一人この場に取り残されるのは不安ではあるが、仕方がない。
あたしは姫輝を玄関まで見送った。
そこで、姫輝はもじもじと恥ずかしそうにしながら、口を開こうとした……のだが、すぐに閉じた。
「今、何か言いかけたでしょ? まだ何か説明してないことがあるなら、ちゃんと説明してよね!?」
「い、いや……なんでもないですわ」
頭をぶんぶん振り、否定する姫輝。……絶対何か隠しているだろう。
(まあ、隠し事していても、入れ替わり生活をしていれば、いずれあたしもわかることだろう。それが大事にならないことならいいんだが……)
楽観的な考えと、不安的な考えが同居し、情緒不安定になりそうだ。
「それでは、入れ替わりが治るまで、今後、家のことはお願いしますね」
姫輝はそう言うと、手を振り返っていった。あたしも手を振り返して見送った。
玄関ドアを閉めてから、ふと気づく。
『家のことはお願いします』の意味は?
不安を感じていると、ガチャリと玄関のドアが開いた。姫輝が戻ってきたのか?
あたしは心細かったので、姫輝かと思い、満面の笑みを浮かべる。
そこに立っていたのは、悠橙先輩だった。
あたしは激しく動揺した。そりゃあもう、いろんな意味で!
「ただいま~。どうした姫輝? こんなところで。そう言えば、姫輝と学年の子とすれ違ったな。姫輝の友達だったのか?」
あたしは真っ白になっていた頭が我に返り、返事をする。
「お、おかえりなさい。う、うん。友達が来ていたの」
「そっか……姫輝が友達を連れてきたのか。お兄ちゃんは嬉しいよ」
おや? なんか口調がフランク? 姫輝がお堅いだけか?
そんなことを考えていると、悠橙先輩が靴を揃えつつ、声をかけてきた。
「今日の夕食は何作る?」
「へ?」
姫輝から食事に関する説明を聞いていない。どういうことだ? この会話からすると、姫輝と悠橙先輩で夕食を作るってことじゃないか?
頭の中で想像する。
元の姿のあたしと、悠橙先輩がキッチンで二人、料理という共同作業。それはもう新婚さんと言っても過言ではないのではないだろうか?
にやにやしていると、悠橙先輩が不安そうにあたしの表情を窺ってきた。
「姫輝……今日はなんかおかしいぞ? どうしたんだ?」
「い、いや、なんでもないですわよ。お兄様」
悠橙先輩の表情が曇る。
「本当におかしいぞ? いつもは『に~に』って呼んでいるじゃないか」
あのアマ! それか! 恥ずかしそうに言いたげにしつつ、結局言わなかったのはこれか!

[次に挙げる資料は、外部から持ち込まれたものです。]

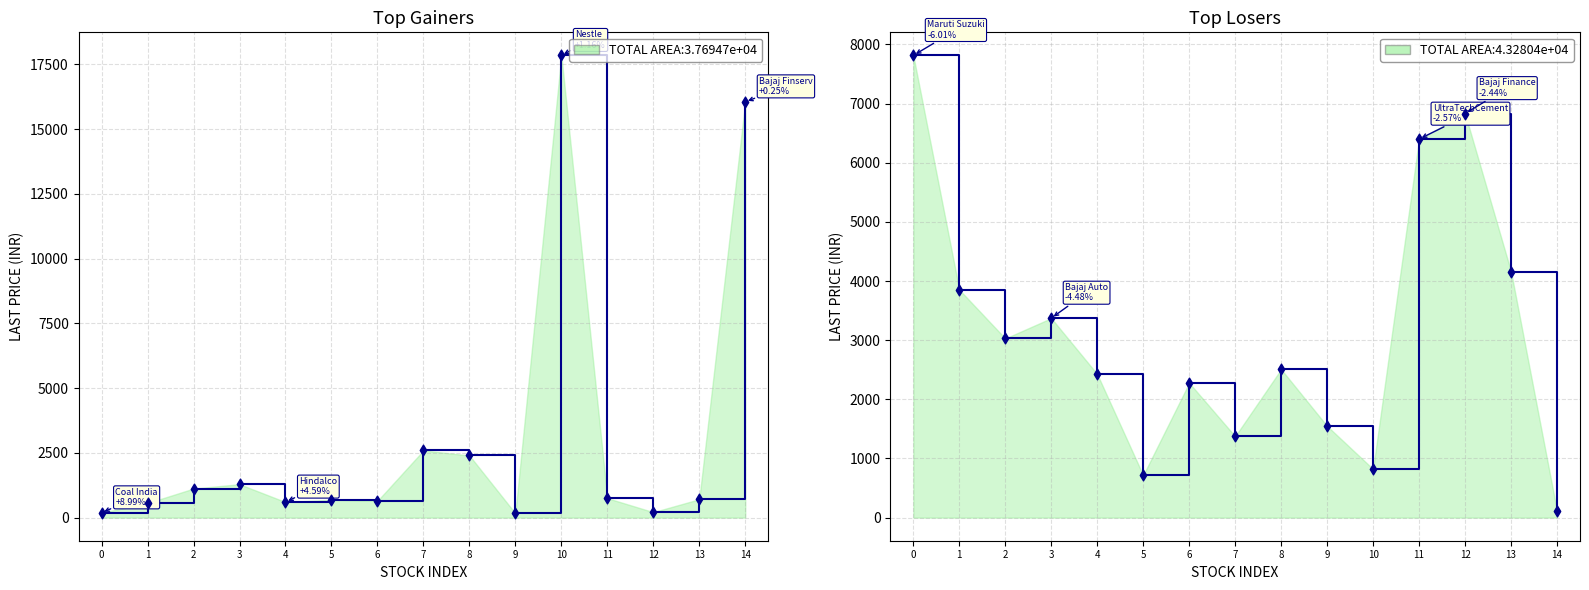

Which series contains the lowest Y value?

Top Losers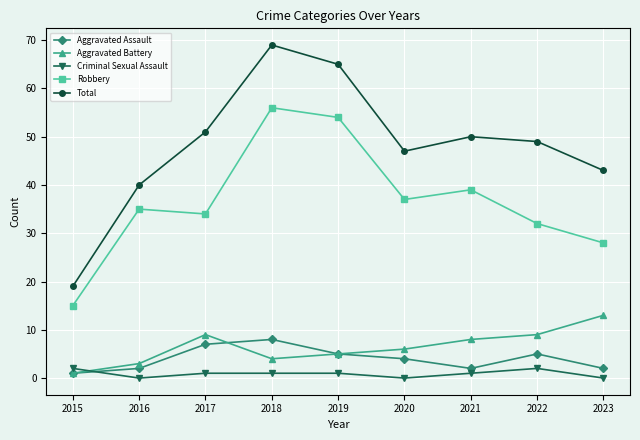

At how many categories does at least one series exceed 48?

5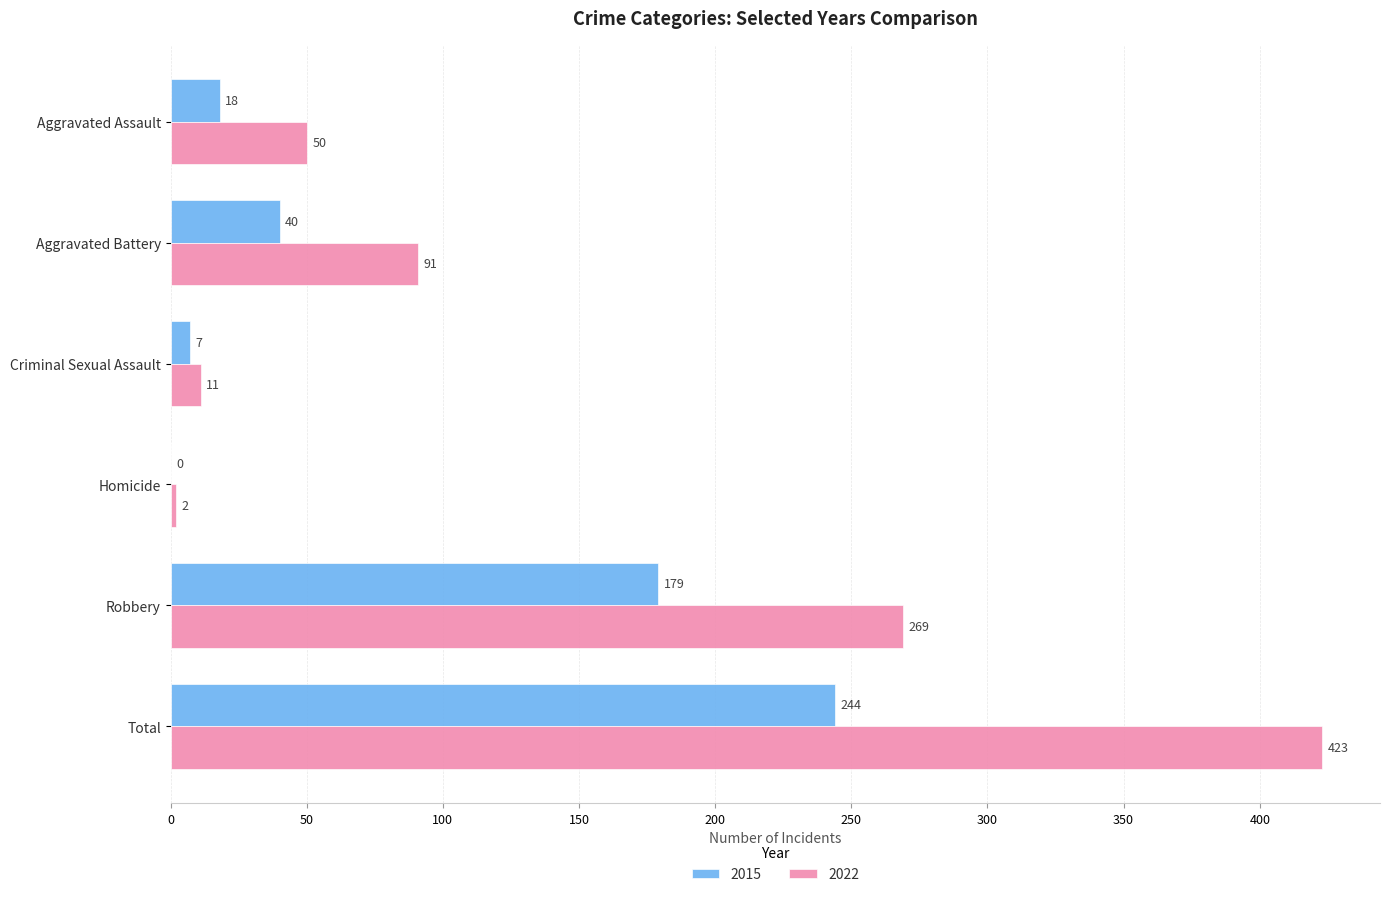

What is the sum of the 2015 values at Homicide and Criminal Sexual Assault?

7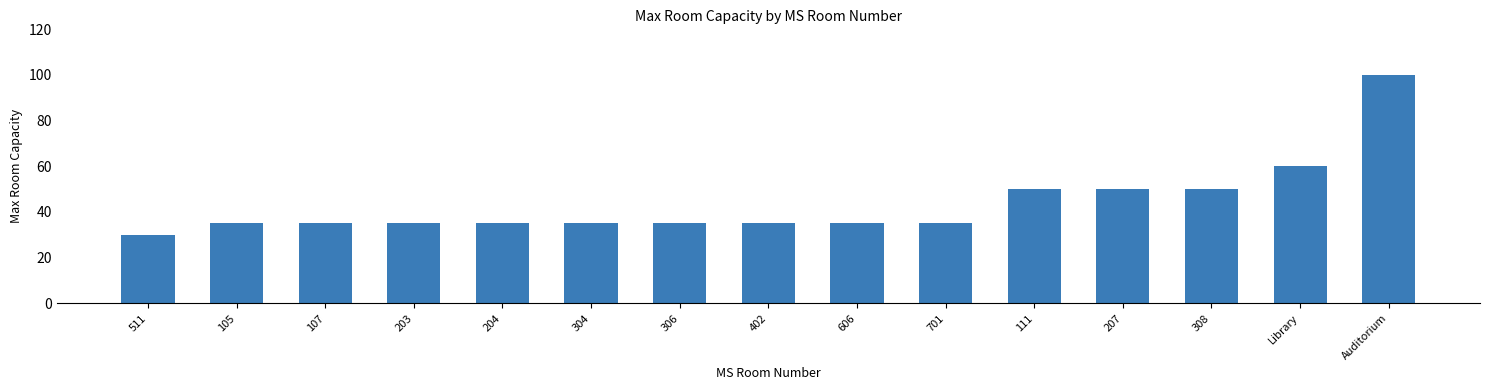

What is the ratio of the value at 107 to the value at 308?

0.7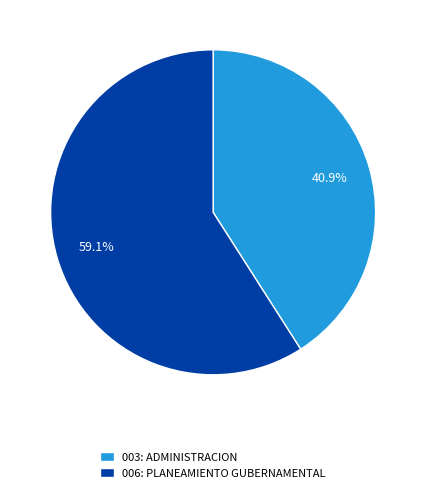

To the nearest percent, what percentage of the pie is 006: PLANEAMIENTO GUBERNAMENTAL?

59%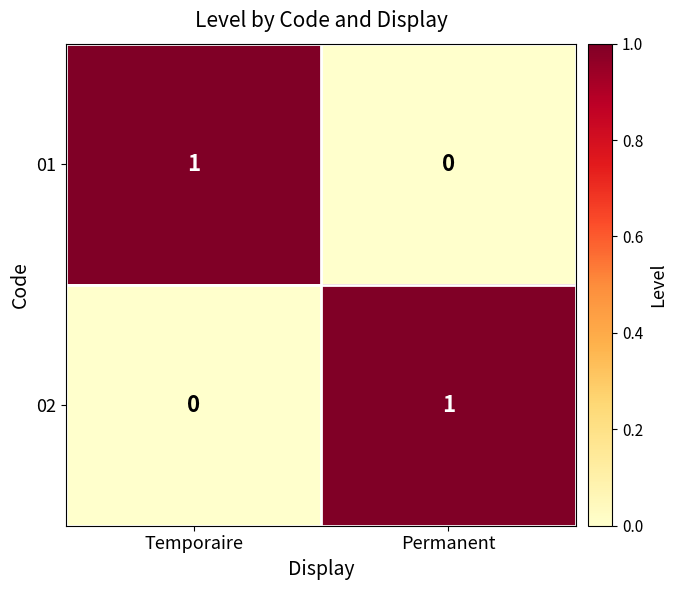

How many distinct data groups are displayed?

2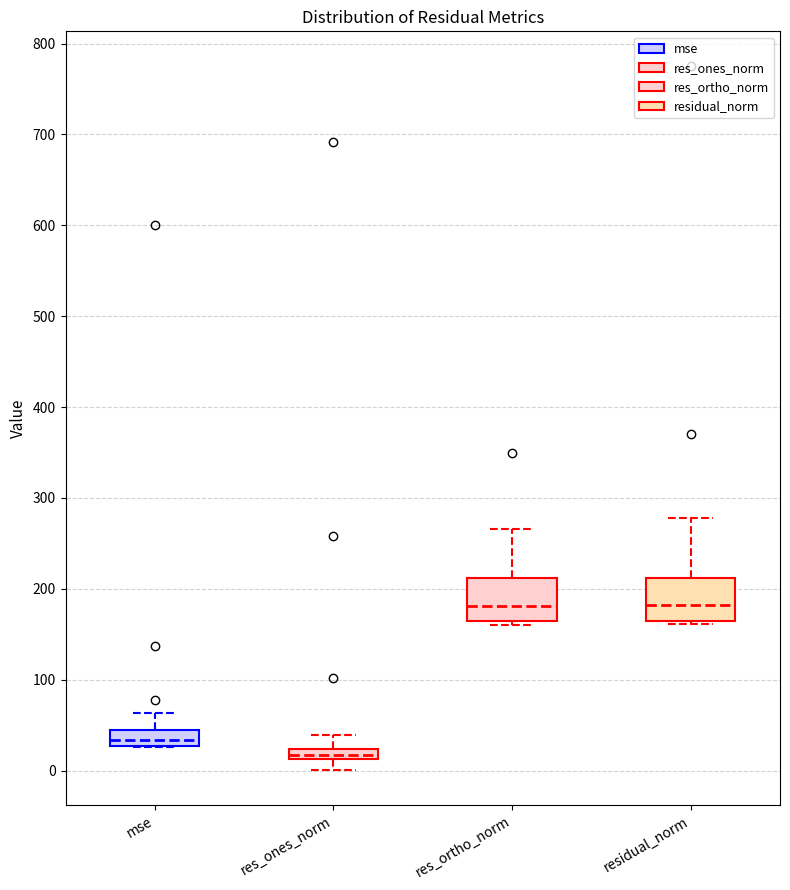

Where is the upper edge of the box for res_ortho_norm on the y-axis? The values are not printed on the chart, so give them approximately, as read against the axis.

210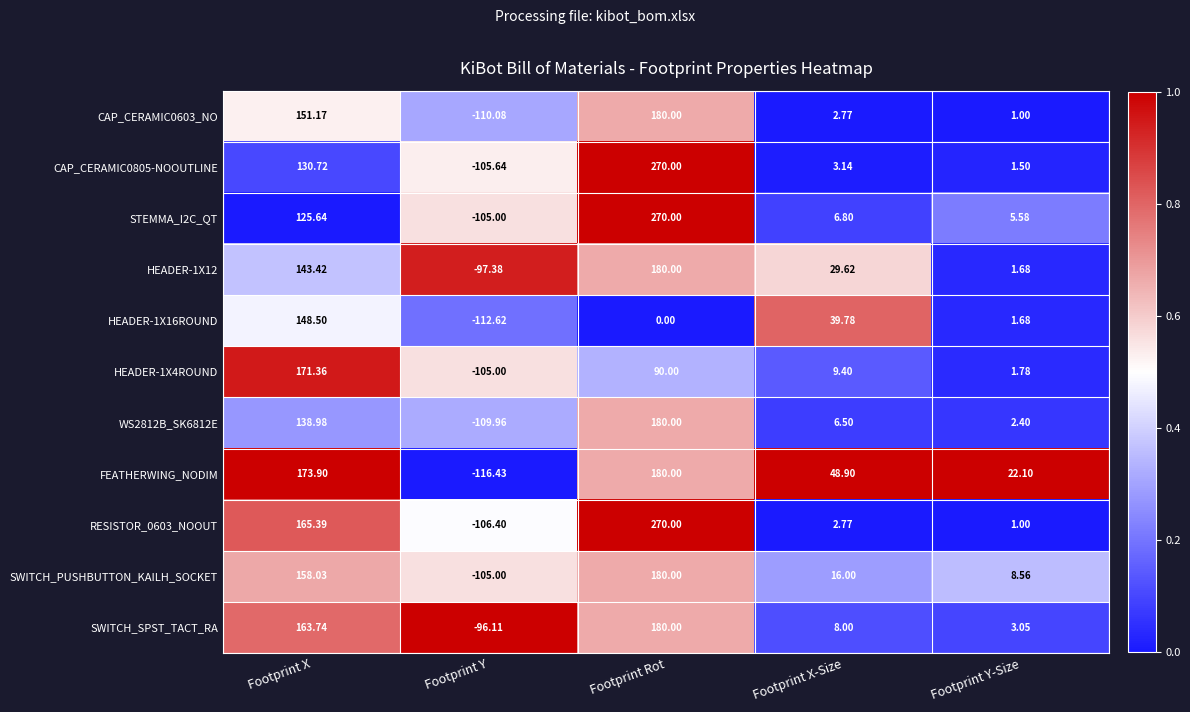

Is the value of SWITCH_PUSHBUTTON_KAILH_SOCKET at Footprint X-Size greater than the value of CAP_CERAMIC0805-NOOUTLINE at Footprint X-Size?

Yes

姫輝は学校では凛としているが、家族の前では甘えん坊ということが発覚した。
いつも読んで頂きありがとうございます。
やっと恋愛シーンの開始地点に来た感じという気がします。
まあ、身体が姫輝なので、恋愛も何もない気がするんですが……。
それにしても、姫輝が兄のことを「に~に」と呼ぶ。この展開を何人の人が予想できたか?
でも、家族の呼び方って恥ずかしいと思っても、治すことも恥ずかしくて、なかなか治せなかったりしますよね。
作者も子供の頃、「パパ」「ママ」呼びしていたので、大人になってから治そうと思っても、その行為が恥ずかしくて、なかなか治すことができませんでした(笑)。